The Internet Archive's Wayback Machine, one of the web's most critical preservation tools, is facing a coordinated effort by major media outlets to prevent it from archiving their content. USA Today, the New York Times, Reddit, and 20 other significant news organizations have recently moved to block the Internet Archive's web crawler, according to analysis by AI-detection startup Originality AI. The Guardian has taken a different tack, allowing the crawler but restricting access to its archived articles through the Archive's interface and API.
The irony is stark. USA Today's recent investigation into US Immigration and Customs Enforcement detention policies relied on the Wayback Machine to compile and analyze statistical data and track policy changes over time. Yet USA Today Co., the publishing conglomerate that owns both USA Today and over 200 additional media outlets, now actively prevents the Archive from preserving its work. Mark Graham, director of the Wayback Machine, called the contradiction explicit: "They're able to pull together their story research because the Wayback Machine exists. At the same time, they're blocking access."

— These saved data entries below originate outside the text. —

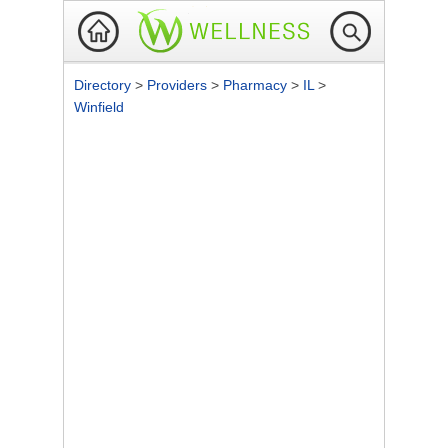
Directory
>
Providers
>
Pharmacy
>
IL
>
Winfield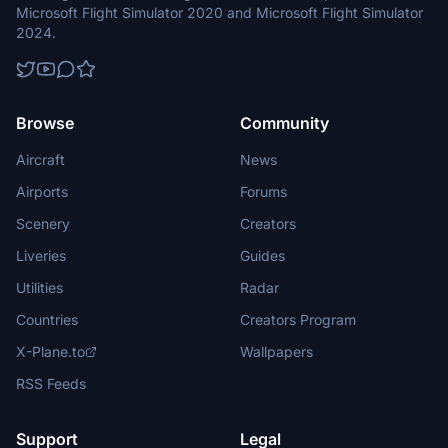
Microsoft Flight Simulator 2020 and Microsoft Flight Simulator
2024.
Browse
Community
Aircraft
News
Airports
Forums
Scenery
Creators
Liveries
Guides
Utilities
Radar
Countries
Creators Program
X-Plane.to
Wallpapers
RSS Feeds
Support
Legal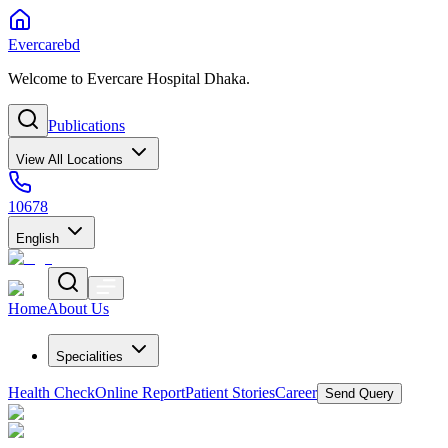
Evercarebd
Welcome to Evercare Hospital Dhaka.
Publications
View All Locations
10678
English
Home
About Us
Specialities
Health Check
Online Report
Patient Stories
Career
Send Query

Publishers have justified the restrictions on two fronts. First, they express concern that artificial intelligence companies are using archived content from the Wayback Machine to train models without permission, directly competing with news organizations. A New York Times spokesperson stated that "Times content on the Internet Archive is being used by AI companies in violation of copyright law to directly compete with us." The Times declined to clarify whether this was happening in practice or remained a hypothetical concern. Reddit cited similar AI-related concerns when it moved to block the crawler. These concerns occur against the backdrop of over 100 ongoing AI copyright lawsuits in the United States.
Second, USA Today Co. spokesperson Lark-Marie Anton framed the restriction as part of a broader effort to block all scraping bots, not specifically targeting the Internet Archive. The Guardian's director of business affairs and licensing cited "concerns over potential misuse by AI companies of content sets crawled for preservation purposes."
Journalists and advocacy groups are now rallying to protect the Wayback Machine's mission. This week, the Electronic Frontier Foundation and Fight for the Future coordinated a coalition that collected signatures from over 100 working journalists, ranging from television mainstay Rachel Maddow to independent reporters. The journalists emphasized the Archive's role as a replacement for traditional preservation mechanisms—physical newspaper archives and local public libraries—that have largely disappeared.
In their letter of support, signatories wrote: "With many newspapers closed, and no clear path for local public libraries to preserve digital-only reporting, the work of safeguarding journalism's record increasingly falls to the Internet Archive." Laura Flynn, a supervising podcast producer at The Intercept, called the tool "essential" for fact-checking and sourcing audio clips. Chicago Reader writer Micco Caporale detailed how the Wayback Machine has been invaluable for union organizing work, allowing organizers to track job listings and pay changes across time.
The Internet Archive, a nonprofit that has operated for 30 years and archived over a trillion web pages, has weathered significant legal challenges. Most recently, it settled with major music publishers who sought damages of up to $700 million over the Archive's Great 78s project, which preserved vintage recordings. While no major financial penalty is at stake in the current dispute, the growing trend of media outlets restricting access poses a serious threat to the organization's core mission of preserving digital information for the public record.